• WHAT IS NEEDED: Below are the records. Retype exactly the lines between the lines holding "[673,460,774,472] JSONCutlet ->" and "(66, 34) none", inclusive.

• INPUT DATA:
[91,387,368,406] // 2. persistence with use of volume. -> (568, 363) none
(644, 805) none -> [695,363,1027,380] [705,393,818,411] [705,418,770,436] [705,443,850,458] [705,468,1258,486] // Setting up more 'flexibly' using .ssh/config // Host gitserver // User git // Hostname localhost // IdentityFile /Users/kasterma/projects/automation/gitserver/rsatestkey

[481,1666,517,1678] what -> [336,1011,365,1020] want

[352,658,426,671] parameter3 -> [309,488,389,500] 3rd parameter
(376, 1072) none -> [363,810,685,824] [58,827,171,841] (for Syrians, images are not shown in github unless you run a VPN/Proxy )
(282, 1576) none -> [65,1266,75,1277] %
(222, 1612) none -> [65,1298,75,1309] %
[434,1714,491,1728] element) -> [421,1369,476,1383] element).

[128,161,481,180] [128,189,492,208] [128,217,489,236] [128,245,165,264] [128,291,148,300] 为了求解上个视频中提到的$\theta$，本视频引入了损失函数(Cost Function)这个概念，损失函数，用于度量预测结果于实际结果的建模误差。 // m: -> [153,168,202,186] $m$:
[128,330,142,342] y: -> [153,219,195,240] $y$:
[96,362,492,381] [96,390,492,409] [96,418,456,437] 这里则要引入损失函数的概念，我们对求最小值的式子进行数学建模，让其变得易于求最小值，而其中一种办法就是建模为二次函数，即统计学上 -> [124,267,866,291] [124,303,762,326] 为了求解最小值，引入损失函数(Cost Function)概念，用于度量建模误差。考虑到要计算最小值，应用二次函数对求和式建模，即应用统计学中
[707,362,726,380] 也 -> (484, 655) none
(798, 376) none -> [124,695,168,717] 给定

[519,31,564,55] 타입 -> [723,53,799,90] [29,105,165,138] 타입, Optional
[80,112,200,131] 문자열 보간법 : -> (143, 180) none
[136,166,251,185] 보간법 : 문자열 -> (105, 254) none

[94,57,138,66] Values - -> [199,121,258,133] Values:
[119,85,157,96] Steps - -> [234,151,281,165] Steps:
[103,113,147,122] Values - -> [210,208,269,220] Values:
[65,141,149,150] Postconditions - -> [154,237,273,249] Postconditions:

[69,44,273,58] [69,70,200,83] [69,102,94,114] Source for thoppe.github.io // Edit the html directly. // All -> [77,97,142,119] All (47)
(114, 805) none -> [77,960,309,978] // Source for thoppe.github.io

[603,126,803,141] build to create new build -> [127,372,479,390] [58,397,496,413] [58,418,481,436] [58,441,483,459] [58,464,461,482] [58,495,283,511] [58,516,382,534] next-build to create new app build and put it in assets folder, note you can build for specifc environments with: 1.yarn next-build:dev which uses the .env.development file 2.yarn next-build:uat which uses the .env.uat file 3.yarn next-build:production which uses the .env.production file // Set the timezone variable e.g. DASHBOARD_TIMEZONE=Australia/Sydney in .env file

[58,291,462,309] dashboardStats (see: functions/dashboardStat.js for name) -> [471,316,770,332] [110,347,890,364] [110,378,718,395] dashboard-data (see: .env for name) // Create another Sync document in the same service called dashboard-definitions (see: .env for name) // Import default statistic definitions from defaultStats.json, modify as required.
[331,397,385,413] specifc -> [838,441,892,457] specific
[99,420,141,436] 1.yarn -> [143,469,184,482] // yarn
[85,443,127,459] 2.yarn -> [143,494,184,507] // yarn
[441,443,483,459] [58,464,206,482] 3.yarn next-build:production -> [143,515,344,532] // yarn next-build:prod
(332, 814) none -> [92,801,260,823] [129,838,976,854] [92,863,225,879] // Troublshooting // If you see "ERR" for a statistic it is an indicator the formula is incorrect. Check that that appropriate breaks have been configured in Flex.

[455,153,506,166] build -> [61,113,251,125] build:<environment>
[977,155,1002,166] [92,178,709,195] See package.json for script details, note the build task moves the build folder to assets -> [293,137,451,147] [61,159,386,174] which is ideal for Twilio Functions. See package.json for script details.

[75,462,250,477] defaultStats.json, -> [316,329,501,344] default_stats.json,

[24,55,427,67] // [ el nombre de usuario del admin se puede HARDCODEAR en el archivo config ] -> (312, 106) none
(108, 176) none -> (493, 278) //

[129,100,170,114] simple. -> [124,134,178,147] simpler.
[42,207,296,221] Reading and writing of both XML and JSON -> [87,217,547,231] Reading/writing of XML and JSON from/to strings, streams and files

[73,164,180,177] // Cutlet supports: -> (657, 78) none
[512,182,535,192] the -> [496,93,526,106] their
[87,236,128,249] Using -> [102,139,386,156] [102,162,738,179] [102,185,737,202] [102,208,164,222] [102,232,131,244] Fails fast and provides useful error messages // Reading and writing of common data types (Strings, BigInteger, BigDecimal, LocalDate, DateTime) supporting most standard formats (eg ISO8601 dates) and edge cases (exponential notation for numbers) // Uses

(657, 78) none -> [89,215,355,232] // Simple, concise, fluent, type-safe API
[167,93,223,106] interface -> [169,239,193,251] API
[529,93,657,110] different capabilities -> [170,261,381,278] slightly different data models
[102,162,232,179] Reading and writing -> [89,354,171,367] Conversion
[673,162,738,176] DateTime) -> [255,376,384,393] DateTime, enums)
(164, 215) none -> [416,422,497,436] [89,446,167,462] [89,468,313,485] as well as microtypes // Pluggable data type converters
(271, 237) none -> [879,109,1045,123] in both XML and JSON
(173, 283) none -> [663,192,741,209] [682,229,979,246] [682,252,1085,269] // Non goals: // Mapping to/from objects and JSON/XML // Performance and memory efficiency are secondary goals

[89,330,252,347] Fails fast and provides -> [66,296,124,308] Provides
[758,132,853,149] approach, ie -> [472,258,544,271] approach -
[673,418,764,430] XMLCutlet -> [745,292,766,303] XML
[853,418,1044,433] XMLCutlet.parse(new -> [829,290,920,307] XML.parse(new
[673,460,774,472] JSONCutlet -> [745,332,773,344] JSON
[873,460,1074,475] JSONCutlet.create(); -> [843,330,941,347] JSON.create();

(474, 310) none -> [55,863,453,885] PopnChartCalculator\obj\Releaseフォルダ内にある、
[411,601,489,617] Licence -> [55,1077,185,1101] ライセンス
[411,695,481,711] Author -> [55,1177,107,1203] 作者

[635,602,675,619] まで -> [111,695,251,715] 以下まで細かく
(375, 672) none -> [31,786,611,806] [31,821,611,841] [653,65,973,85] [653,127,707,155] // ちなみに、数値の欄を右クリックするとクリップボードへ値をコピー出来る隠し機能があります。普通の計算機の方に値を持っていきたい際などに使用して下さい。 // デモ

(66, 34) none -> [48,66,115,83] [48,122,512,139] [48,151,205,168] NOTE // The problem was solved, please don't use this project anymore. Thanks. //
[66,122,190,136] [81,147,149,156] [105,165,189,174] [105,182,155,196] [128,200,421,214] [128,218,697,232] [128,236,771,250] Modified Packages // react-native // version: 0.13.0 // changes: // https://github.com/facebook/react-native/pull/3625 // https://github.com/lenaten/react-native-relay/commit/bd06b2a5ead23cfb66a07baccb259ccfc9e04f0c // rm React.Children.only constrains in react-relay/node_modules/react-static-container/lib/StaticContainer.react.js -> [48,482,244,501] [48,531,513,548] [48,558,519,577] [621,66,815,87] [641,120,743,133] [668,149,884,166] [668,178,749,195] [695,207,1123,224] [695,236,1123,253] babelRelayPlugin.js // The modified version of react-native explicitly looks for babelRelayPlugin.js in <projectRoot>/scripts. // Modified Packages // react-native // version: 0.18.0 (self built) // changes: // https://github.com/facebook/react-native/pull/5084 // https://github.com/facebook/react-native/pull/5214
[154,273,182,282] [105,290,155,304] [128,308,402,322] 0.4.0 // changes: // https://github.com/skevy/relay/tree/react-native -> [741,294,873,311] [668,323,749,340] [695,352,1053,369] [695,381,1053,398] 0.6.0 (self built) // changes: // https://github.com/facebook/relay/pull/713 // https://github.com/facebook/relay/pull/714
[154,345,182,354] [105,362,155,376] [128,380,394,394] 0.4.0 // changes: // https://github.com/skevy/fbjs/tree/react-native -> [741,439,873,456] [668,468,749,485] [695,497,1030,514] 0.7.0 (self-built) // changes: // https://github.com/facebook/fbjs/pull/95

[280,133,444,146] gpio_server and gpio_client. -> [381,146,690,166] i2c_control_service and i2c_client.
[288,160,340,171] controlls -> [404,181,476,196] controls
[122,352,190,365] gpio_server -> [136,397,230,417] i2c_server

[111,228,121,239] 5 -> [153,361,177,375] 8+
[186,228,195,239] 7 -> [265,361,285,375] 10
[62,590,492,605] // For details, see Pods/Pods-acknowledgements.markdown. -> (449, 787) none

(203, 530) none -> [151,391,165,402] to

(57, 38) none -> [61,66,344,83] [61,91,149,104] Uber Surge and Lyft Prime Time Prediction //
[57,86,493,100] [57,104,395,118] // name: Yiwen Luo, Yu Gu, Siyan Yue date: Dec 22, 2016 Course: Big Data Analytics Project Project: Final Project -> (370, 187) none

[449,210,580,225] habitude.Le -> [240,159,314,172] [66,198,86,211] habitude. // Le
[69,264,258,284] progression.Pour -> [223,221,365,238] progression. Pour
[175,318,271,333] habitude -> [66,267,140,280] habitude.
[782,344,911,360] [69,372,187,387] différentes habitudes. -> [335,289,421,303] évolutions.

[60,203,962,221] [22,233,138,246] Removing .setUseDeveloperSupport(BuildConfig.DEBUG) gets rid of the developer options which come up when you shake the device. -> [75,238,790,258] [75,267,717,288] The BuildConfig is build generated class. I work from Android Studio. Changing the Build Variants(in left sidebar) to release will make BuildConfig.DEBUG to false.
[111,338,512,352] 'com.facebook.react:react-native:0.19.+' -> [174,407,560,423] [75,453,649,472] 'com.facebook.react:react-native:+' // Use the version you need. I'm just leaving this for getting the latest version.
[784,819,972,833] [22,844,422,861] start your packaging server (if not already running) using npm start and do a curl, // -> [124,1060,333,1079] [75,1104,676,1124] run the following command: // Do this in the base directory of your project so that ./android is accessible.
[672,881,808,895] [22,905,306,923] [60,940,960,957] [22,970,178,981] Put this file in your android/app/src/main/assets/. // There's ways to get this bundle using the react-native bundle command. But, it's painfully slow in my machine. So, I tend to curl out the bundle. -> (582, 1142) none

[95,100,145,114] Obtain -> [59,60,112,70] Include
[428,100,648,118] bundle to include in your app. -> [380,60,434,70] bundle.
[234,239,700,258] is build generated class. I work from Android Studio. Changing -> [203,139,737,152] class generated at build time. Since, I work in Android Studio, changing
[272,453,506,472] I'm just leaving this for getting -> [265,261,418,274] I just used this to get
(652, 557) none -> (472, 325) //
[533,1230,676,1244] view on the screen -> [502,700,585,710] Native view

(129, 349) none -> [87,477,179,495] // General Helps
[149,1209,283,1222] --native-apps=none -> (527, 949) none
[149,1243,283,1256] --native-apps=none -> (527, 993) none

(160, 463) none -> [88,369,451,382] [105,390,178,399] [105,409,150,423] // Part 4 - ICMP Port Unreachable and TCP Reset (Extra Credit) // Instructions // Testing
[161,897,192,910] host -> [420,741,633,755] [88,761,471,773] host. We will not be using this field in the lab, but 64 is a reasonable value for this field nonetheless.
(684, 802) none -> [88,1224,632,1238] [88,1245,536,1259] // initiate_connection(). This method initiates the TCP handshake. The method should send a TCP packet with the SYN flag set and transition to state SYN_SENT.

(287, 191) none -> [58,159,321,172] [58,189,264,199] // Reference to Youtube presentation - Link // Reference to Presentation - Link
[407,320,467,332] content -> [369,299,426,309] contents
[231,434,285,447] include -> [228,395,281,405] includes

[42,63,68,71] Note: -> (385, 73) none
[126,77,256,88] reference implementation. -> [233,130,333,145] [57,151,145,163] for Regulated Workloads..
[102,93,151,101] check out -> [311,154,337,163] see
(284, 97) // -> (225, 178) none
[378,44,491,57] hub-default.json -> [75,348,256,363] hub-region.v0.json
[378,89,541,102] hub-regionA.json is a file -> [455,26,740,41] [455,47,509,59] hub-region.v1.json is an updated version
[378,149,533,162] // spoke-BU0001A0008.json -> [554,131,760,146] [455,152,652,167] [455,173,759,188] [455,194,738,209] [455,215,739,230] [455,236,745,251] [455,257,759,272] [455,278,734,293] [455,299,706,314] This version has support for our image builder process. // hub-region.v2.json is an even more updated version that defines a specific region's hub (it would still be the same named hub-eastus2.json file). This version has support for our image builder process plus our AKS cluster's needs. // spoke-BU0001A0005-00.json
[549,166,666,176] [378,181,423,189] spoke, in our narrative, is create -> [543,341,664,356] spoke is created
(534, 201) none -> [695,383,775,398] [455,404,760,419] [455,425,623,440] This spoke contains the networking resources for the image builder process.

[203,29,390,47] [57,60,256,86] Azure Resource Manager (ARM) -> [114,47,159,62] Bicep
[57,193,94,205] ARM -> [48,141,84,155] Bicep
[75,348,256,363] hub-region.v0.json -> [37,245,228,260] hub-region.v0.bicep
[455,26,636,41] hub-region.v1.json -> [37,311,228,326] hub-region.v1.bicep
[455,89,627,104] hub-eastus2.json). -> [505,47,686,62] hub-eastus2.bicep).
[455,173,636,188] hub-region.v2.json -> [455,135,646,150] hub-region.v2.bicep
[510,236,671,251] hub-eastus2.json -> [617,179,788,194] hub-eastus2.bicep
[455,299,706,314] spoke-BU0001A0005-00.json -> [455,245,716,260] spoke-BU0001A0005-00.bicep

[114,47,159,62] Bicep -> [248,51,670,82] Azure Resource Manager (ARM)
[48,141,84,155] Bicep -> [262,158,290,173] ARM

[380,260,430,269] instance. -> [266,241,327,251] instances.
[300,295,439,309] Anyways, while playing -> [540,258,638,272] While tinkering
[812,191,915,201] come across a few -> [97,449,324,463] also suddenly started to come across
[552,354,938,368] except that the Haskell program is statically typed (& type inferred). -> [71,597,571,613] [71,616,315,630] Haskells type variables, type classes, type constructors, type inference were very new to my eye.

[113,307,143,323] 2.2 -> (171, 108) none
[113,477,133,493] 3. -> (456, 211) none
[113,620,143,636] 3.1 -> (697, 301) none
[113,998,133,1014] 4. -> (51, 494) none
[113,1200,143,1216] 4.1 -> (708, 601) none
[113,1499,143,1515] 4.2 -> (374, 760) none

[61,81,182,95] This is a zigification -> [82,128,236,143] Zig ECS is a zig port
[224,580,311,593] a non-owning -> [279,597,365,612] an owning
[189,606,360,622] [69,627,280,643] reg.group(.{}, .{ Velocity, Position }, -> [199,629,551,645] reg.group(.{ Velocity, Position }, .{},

• ANSWER SPACE:
[673,460,774,472] JSONCutlet -> [745,332,773,344] JSON
[873,460,1074,475] JSONCutlet.create(); -> [843,330,941,347] JSON.create();

(474, 310) none -> [55,863,453,885] PopnChartCalculator\obj\Releaseフォルダ内にある、
[411,601,489,617] Licence -> [55,1077,185,1101] ライセンス
[411,695,481,711] Author -> [55,1177,107,1203] 作者

[635,602,675,619] まで -> [111,695,251,715] 以下まで細かく
(375, 672) none -> [31,786,611,806] [31,821,611,841] [653,65,973,85] [653,127,707,155] // ちなみに、数値の欄を右クリックするとクリップボードへ値をコピー出来る隠し機能があります。普通の計算機の方に値を持っていきたい際などに使用して下さい。 // デモ

(66, 34) none -> [48,66,115,83] [48,122,512,139] [48,151,205,168] NOTE // The problem was solved, please don't use this project anymore. Thanks. //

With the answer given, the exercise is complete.